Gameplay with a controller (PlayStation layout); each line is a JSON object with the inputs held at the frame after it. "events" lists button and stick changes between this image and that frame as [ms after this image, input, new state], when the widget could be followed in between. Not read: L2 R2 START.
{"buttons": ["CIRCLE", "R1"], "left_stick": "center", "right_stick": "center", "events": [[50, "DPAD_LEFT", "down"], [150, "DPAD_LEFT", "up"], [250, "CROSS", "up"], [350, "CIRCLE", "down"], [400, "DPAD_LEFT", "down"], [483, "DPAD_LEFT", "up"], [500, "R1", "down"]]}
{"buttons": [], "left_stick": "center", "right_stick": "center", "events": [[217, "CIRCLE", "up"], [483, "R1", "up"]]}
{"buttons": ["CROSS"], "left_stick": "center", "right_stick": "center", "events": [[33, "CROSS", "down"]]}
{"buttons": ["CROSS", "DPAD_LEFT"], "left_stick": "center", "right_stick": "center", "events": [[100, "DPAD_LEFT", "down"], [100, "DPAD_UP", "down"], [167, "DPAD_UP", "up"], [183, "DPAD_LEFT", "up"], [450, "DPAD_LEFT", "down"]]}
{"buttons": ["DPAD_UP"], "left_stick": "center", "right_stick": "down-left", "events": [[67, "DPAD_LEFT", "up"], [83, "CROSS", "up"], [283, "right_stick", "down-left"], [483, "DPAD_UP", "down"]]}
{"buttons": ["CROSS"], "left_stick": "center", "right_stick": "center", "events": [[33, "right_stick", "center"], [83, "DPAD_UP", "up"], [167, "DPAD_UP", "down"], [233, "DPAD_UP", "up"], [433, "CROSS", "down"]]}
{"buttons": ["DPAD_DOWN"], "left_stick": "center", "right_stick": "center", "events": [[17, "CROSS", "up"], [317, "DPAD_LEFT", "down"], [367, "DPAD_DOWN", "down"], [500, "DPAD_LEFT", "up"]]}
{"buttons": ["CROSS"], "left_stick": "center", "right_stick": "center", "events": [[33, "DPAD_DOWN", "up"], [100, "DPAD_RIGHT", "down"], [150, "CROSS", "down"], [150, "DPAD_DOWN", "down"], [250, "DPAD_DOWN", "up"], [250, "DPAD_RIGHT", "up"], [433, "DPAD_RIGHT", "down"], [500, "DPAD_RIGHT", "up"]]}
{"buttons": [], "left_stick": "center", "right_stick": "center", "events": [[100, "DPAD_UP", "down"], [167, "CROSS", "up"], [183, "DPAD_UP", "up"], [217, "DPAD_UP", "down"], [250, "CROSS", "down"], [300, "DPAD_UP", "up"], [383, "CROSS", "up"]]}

Required action. The response should reproduce every entry above exactly.

Written reply.
Gameplay with a controller (PlayStation layout); each line is a JSON object with the inputs held at the frame after it. "events" lists button and stick changes between this image and that frame as [ms after this image, input, new state], when the widget could be followed in between. Not read: L2 R2 START.
{"buttons": ["CIRCLE", "R1"], "left_stick": "center", "right_stick": "center", "events": [[50, "DPAD_LEFT", "down"], [150, "DPAD_LEFT", "up"], [250, "CROSS", "up"], [350, "CIRCLE", "down"], [400, "DPAD_LEFT", "down"], [483, "DPAD_LEFT", "up"], [500, "R1", "down"]]}
{"buttons": [], "left_stick": "center", "right_stick": "center", "events": [[217, "CIRCLE", "up"], [483, "R1", "up"]]}
{"buttons": ["CROSS"], "left_stick": "center", "right_stick": "center", "events": [[33, "CROSS", "down"]]}
{"buttons": ["CROSS", "DPAD_LEFT"], "left_stick": "center", "right_stick": "center", "events": [[100, "DPAD_LEFT", "down"], [100, "DPAD_UP", "down"], [167, "DPAD_UP", "up"], [183, "DPAD_LEFT", "up"], [450, "DPAD_LEFT", "down"]]}
{"buttons": ["DPAD_UP"], "left_stick": "center", "right_stick": "down-left", "events": [[67, "DPAD_LEFT", "up"], [83, "CROSS", "up"], [283, "right_stick", "down-left"], [483, "DPAD_UP", "down"]]}
{"buttons": ["CROSS"], "left_stick": "center", "right_stick": "center", "events": [[33, "right_stick", "center"], [83, "DPAD_UP", "up"], [167, "DPAD_UP", "down"], [233, "DPAD_UP", "up"], [433, "CROSS", "down"]]}
{"buttons": ["DPAD_DOWN"], "left_stick": "center", "right_stick": "center", "events": [[17, "CROSS", "up"], [317, "DPAD_LEFT", "down"], [367, "DPAD_DOWN", "down"], [500, "DPAD_LEFT", "up"]]}
{"buttons": ["CROSS"], "left_stick": "center", "right_stick": "center", "events": [[33, "DPAD_DOWN", "up"], [100, "DPAD_RIGHT", "down"], [150, "CROSS", "down"], [150, "DPAD_DOWN", "down"], [250, "DPAD_DOWN", "up"], [250, "DPAD_RIGHT", "up"], [433, "DPAD_RIGHT", "down"], [500, "DPAD_RIGHT", "up"]]}
{"buttons": [], "left_stick": "center", "right_stick": "center", "events": [[100, "DPAD_UP", "down"], [167, "CROSS", "up"], [183, "DPAD_UP", "up"], [217, "DPAD_UP", "down"], [250, "CROSS", "down"], [300, "DPAD_UP", "up"], [383, "CROSS", "up"]]}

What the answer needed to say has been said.